If $$ \frac{-\pi}{2}<\tan^{-1}x,\tan^{-1}y<\frac{\pi}{2}\quad\&\quad\frac{\pi}{2}<\tan^{-1}x+\tan^{-1}y<\pi\quad\&\quad xy>1 $$
How do I mathematically prove that $x>0$ and $y>0$ ?
My Attempt:
I can see that if $\tan^{-1}x$ or $\tan^{-1}y$ is less than zero $\tan^{-1}x+\tan^{-1}y\ngtr\frac{\pi}{2}$. But how do i prove it mathematically ?
Note that
Since $ xy>1$ we have that x and y are both positive or both negative.
For x and y both negative
$$\tan^{-1}x+\tan^{-1}y<0$$
and the given inequality is not verified.

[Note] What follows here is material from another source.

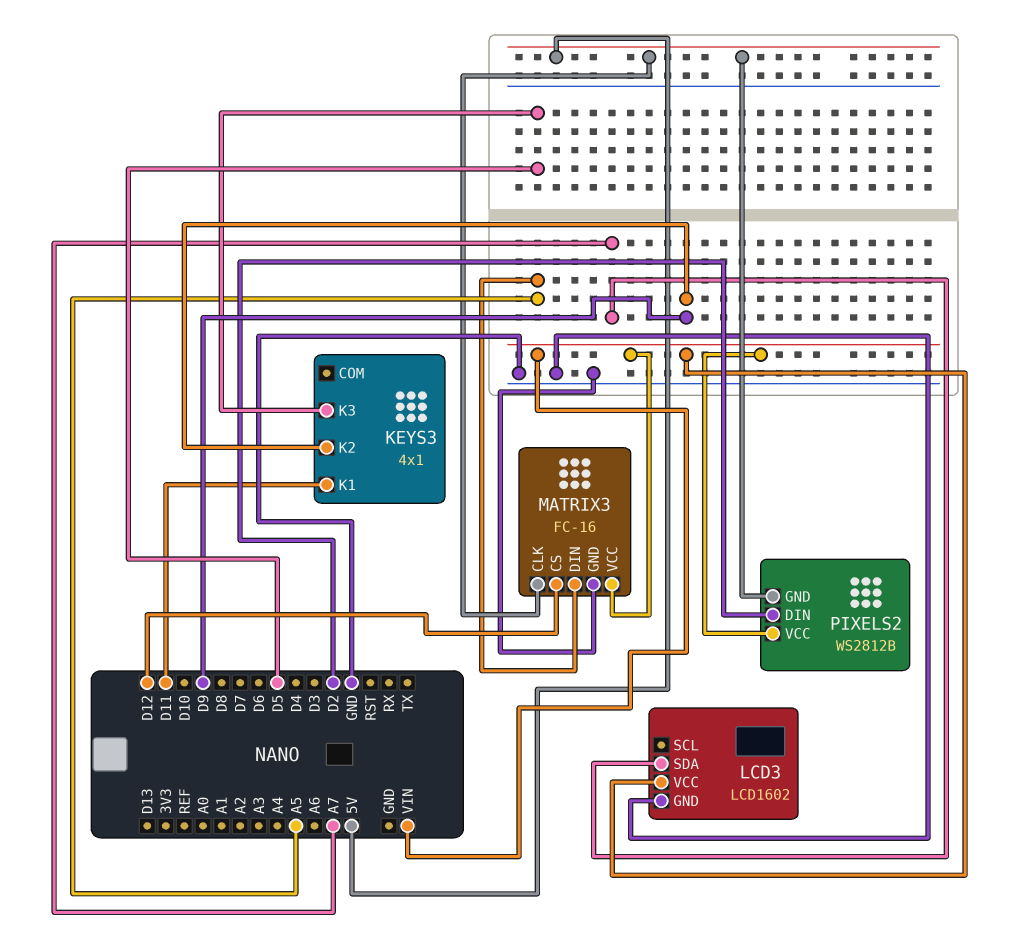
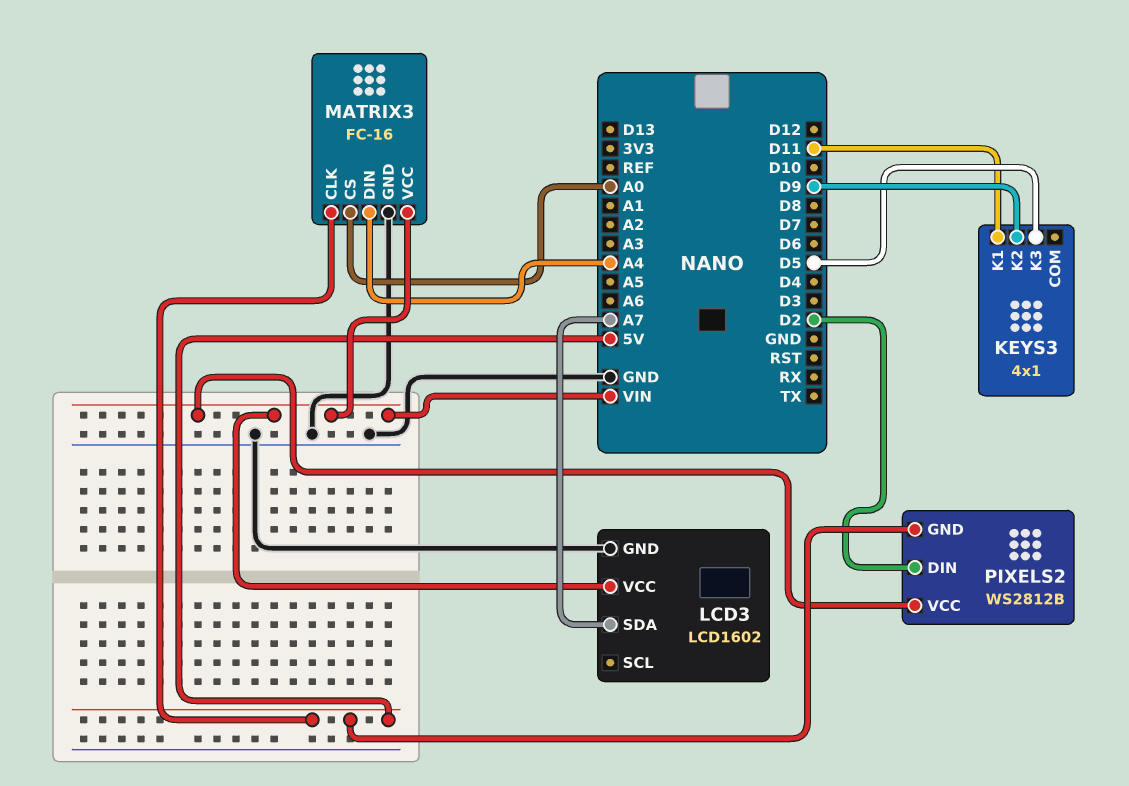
MATRIX3 pin CS: D12 -> A0
MATRIX3 pin DIN: A5 -> A4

Whereas for x and y both positive
$$xy>1 \implies x>\frac1y \implies \tan^{-1}x>\tan^{-1}\frac1y=\frac{\pi}2-\tan^{-1}y \implies \tan^{-1}x+\tan^{-1}y>\frac{\pi}2$$
We have $xy>1$ so either both $x$ and $y$ are positive or negative. Suppose the latter. Then $\tan^{-1}x+\tan^{-1}y<0$ so by contradiction $x,y>0$.